What the exercise asks -
Render every line of the material below as a JSON list of strings, one string per line, leaving out blank lines.

Stored data entries -

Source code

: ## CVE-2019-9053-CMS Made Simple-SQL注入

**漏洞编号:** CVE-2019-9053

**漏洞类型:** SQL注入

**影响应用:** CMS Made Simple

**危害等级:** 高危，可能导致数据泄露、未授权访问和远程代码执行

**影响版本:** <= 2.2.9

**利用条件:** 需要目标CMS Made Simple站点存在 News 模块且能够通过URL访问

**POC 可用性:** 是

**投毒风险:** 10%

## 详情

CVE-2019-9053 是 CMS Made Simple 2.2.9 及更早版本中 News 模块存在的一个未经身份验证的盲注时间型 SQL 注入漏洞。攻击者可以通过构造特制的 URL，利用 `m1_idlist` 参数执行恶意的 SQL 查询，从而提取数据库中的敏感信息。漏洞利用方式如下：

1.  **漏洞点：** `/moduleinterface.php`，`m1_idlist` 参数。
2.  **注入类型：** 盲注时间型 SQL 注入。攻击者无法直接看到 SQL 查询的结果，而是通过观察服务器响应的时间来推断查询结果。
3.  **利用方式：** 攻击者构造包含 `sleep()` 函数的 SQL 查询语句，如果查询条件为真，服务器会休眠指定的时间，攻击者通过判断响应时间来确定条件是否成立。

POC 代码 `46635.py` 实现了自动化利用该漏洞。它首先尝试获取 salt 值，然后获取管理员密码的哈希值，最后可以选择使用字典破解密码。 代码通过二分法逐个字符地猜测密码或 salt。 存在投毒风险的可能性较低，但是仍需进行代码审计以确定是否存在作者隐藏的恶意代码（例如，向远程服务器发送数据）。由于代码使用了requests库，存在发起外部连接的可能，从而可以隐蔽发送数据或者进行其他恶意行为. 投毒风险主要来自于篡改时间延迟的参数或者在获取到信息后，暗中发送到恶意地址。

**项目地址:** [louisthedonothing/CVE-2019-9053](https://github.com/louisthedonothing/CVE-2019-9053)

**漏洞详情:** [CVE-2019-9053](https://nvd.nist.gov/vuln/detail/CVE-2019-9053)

Answer section -
[
  "Source code",
  ": ## CVE-2019-9053-CMS Made Simple-SQL注入",
  "**漏洞编号:** CVE-2019-9053",
  "**漏洞类型:** SQL注入",
  "**影响应用:** CMS Made Simple",
  "**危害等级:** 高危，可能导致数据泄露、未授权访问和远程代码执行",
  "**影响版本:** <= 2.2.9",
  "**利用条件:** 需要目标CMS Made Simple站点存在 News 模块且能够通过URL访问",
  "**POC 可用性:** 是",
  "**投毒风险:** 10%",
  "## 详情",
  "CVE-2019-9053 是 CMS Made Simple 2.2.9 及更早版本中 News 模块存在的一个未经身份验证的盲注时间型 SQL 注入漏洞。攻击者可以通过构造特制的 URL，利用 `m1_idlist` 参数执行恶意的 SQL 查询，从而提取数据库中的敏感信息。漏洞利用方式如下：",
  "1.  **漏洞点：** `/moduleinterface.php`，`m1_idlist` 参数。",
  "2.  **注入类型：** 盲注时间型 SQL 注入。攻击者无法直接看到 SQL 查询的结果，而是通过观察服务器响应的时间来推断查询结果。",
  "3.  **利用方式：** 攻击者构造包含 `sleep()` 函数的 SQL 查询语句，如果查询条件为真，服务器会休眠指定的时间，攻击者通过判断响应时间来确定条件是否成立。",
  "POC 代码 `46635.py` 实现了自动化利用该漏洞。它首先尝试获取 salt 值，然后获取管理员密码的哈希值，最后可以选择使用字典破解密码。 代码通过二分法逐个字符地猜测密码或 salt。 存在投毒风险的可能性较低，但是仍需进行代码审计以确定是否存在作者隐藏的恶意代码（例如，向远程服务器发送数据）。由于代码使用了requests库，存在发起外部连接的可能，从而可以隐蔽发送数据或者进行其他恶意行为. 投毒风险主要来自于篡改时间延迟的参数或者在获取到信息后，暗中发送到恶意地址。",
  "**项目地址:** [louisthedonothing/CVE-2019-9053](https://github.com/louisthedonothing/CVE-2019-9053)",
  "**漏洞详情:** [CVE-2019-9053](https://nvd.nist.gov/vuln/detail/CVE-2019-9053)"
]